◆ ACTION ITEM ◆
Give back, word for word, only the lines from the opening of the records through the one with "left shoulder: (548, 729)". Pictures stay out.

◆ GIVEN DATA ◆
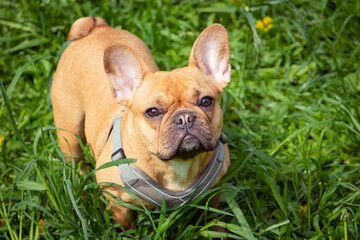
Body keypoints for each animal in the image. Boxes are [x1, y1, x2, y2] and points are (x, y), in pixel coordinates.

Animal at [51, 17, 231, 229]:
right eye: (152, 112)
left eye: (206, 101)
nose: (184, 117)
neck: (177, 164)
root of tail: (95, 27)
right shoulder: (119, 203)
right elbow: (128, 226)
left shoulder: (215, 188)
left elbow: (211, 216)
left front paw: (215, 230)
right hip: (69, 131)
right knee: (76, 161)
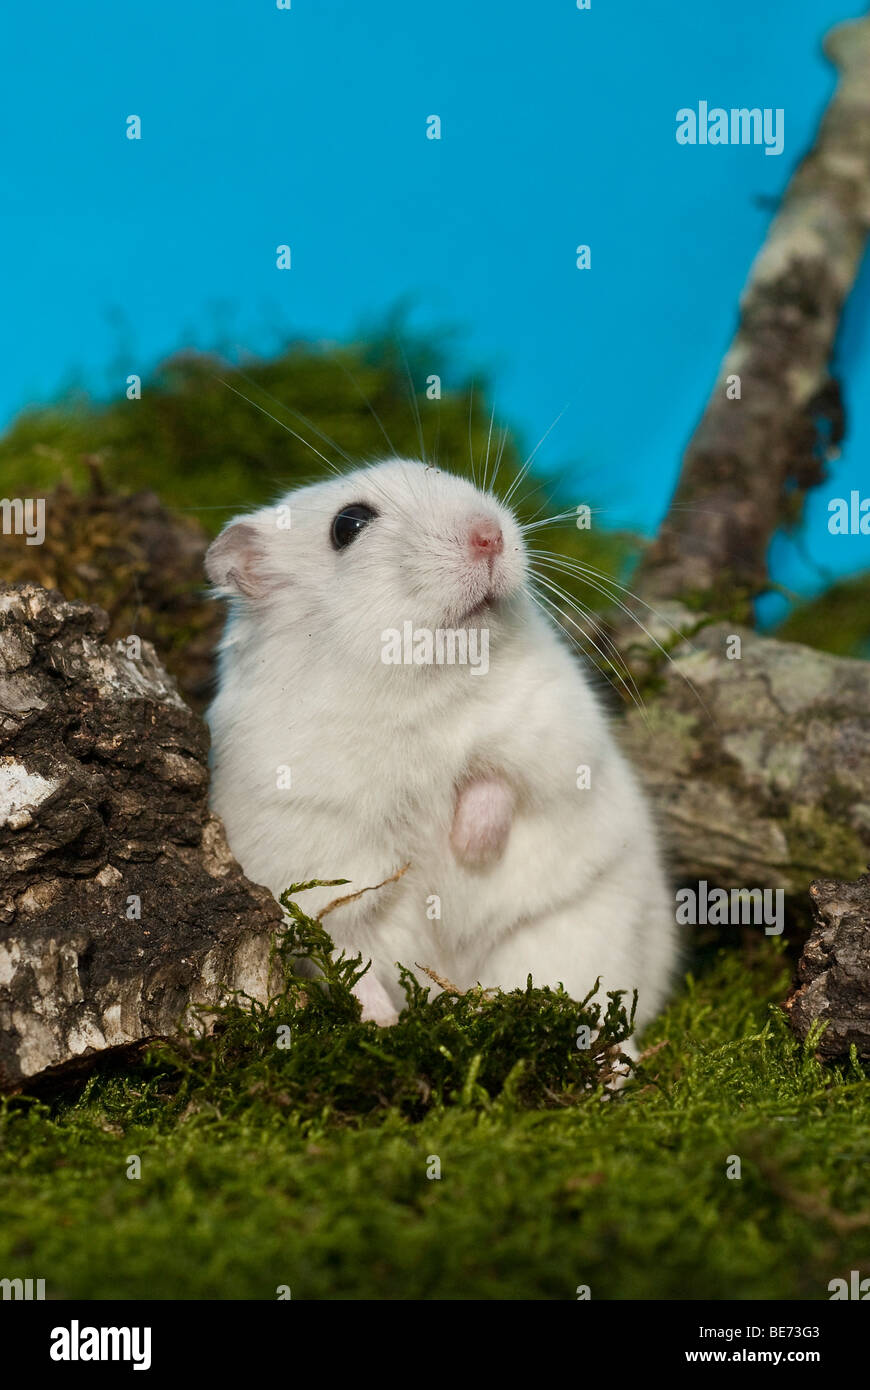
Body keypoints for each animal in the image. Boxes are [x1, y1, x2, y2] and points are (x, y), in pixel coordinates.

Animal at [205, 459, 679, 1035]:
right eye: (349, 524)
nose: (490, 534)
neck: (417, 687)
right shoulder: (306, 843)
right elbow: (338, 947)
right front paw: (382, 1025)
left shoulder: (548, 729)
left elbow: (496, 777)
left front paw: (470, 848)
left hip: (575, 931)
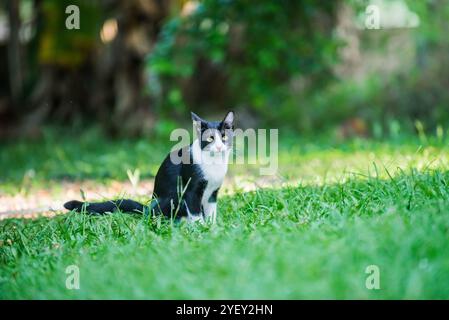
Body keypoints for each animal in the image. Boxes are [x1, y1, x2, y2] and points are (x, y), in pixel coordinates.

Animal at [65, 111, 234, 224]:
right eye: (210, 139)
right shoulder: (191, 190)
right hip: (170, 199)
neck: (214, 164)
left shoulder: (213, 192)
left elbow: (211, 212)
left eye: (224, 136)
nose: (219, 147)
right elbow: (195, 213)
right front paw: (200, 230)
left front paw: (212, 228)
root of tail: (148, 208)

◆ EXERCISE SOLUTION ◆
Body keypoints for each animal in the image. Boxes are [x1, y1, x2, y2] and points are (x, y), in pixel coordinates.

Animal at [51, 17, 231, 229]:
right eye: (152, 112)
left eye: (206, 101)
nose: (184, 117)
neck: (177, 164)
root of tail: (95, 27)
right shoulder: (119, 203)
right elbow: (128, 226)
left shoulder: (215, 188)
left elbow: (211, 216)
left front paw: (215, 230)
right hip: (69, 131)
right knee: (76, 161)
Body keypoints for each animal in the image. Boxes are [x1, y1, x2, y2] and points are (x, y), in pixel coordinates.

Animal at [205, 459, 679, 1035]:
right eye: (349, 524)
nose: (490, 534)
neck: (417, 687)
right shoulder: (306, 843)
right elbow: (338, 947)
right front paw: (382, 1025)
left shoulder: (548, 729)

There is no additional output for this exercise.